Greek literature, translated into Khmer. Connecting the wisdom of ancient Hellas with the Khmer-speaking world.

Building a bridge between two of the ancient world's most remarkable civilizations

The Angkorian Library of Hellenic Literature is a project to build a bridge between two of the ancient world's most remarkable civilizations. Greece and the Khmer Empire developed independently, separated by thousands of miles, yet both produced societies of extraordinary depth: in architecture, philosophy, governance, and the arts. Both asked the same fundamental questions about power, justice, beauty, and what it means to live well. This library brings their written traditions into direct contact for the first time.

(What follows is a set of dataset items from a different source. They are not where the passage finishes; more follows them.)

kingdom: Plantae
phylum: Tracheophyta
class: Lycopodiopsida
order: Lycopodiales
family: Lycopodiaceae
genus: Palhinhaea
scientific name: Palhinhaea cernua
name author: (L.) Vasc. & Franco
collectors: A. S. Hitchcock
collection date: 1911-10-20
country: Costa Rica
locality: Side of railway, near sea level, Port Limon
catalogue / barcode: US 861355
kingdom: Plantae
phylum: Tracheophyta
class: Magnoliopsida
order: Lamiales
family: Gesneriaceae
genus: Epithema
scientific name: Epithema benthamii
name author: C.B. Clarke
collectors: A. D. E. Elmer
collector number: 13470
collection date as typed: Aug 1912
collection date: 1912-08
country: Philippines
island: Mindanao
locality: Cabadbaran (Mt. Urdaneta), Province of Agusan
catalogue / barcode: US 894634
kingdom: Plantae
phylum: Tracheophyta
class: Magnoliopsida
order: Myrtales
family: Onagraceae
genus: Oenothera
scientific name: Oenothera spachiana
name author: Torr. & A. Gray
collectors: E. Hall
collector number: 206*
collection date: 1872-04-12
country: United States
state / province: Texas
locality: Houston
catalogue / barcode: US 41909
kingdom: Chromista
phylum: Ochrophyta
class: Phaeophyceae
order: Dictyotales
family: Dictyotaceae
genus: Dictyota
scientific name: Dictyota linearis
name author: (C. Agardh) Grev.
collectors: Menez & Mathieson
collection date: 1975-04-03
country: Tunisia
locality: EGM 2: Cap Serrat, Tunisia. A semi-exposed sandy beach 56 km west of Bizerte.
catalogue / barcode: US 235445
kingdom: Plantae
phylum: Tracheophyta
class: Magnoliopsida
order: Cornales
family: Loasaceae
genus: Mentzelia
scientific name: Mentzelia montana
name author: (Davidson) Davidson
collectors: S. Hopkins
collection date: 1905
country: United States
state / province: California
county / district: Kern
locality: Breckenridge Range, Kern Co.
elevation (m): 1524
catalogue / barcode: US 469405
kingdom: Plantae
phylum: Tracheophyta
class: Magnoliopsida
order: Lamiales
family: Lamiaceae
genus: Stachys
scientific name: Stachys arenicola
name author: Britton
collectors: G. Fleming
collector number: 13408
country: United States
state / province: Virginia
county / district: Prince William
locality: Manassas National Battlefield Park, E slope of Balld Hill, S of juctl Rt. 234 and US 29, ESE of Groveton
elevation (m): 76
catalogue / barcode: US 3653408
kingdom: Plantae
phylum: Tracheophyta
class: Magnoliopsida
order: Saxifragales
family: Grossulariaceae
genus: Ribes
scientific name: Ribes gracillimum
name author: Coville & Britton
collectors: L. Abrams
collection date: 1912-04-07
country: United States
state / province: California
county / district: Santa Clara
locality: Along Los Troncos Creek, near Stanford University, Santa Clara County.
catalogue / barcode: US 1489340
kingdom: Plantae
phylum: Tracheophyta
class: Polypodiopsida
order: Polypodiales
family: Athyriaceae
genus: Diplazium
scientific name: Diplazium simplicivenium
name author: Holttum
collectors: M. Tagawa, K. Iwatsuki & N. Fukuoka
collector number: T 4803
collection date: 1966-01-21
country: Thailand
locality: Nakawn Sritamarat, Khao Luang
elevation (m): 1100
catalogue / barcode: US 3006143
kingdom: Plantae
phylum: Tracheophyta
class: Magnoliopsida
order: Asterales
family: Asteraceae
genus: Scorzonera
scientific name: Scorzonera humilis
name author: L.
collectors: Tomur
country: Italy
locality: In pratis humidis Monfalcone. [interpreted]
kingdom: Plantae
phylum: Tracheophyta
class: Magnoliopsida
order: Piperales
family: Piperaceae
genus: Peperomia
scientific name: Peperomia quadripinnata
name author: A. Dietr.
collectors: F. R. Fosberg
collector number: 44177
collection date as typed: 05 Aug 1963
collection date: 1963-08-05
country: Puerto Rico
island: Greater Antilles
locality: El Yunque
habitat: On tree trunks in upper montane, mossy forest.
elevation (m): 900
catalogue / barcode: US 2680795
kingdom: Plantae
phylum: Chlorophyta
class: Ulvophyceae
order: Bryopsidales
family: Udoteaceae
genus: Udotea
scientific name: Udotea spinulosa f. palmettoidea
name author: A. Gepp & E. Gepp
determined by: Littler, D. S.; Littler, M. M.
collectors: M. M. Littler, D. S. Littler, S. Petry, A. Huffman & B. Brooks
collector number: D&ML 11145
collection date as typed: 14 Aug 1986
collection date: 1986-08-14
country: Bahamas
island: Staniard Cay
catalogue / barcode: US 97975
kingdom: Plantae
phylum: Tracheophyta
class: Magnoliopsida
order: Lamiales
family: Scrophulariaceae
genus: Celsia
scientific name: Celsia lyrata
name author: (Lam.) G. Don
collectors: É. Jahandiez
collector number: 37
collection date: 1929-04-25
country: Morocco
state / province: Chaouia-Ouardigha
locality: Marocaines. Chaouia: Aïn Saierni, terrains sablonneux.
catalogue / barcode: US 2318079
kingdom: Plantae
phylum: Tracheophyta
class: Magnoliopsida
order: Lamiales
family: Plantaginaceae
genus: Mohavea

The Greeks left behind something no empire or conquest could erase: a body of literature that marked the first time in human history that the individual, not the god or the king, became the measure of all things. From the city-states of the Aegean to the colonies of Asia Minor, Sicily, and North Africa, reason, freedom of thought, and personal responsibility moved to the center of public life. What the Greek world produced in philosophy, drama, history, and oratory was not created in service of a ruler. It was created for humanity. By translating that literature into Khmer, this project places it within reach of a civilization equally deserving of it, and ensures that one of the world's oldest intellectual inheritances continues to find new readers.

The plan is to translate over 200 books of ancient Greek literature into Khmer, as well as into Lao, Thai, and Vietnamese, making the Angkorian Library of Hellenic Literature the center of Hellenic studies in Southeast Asia.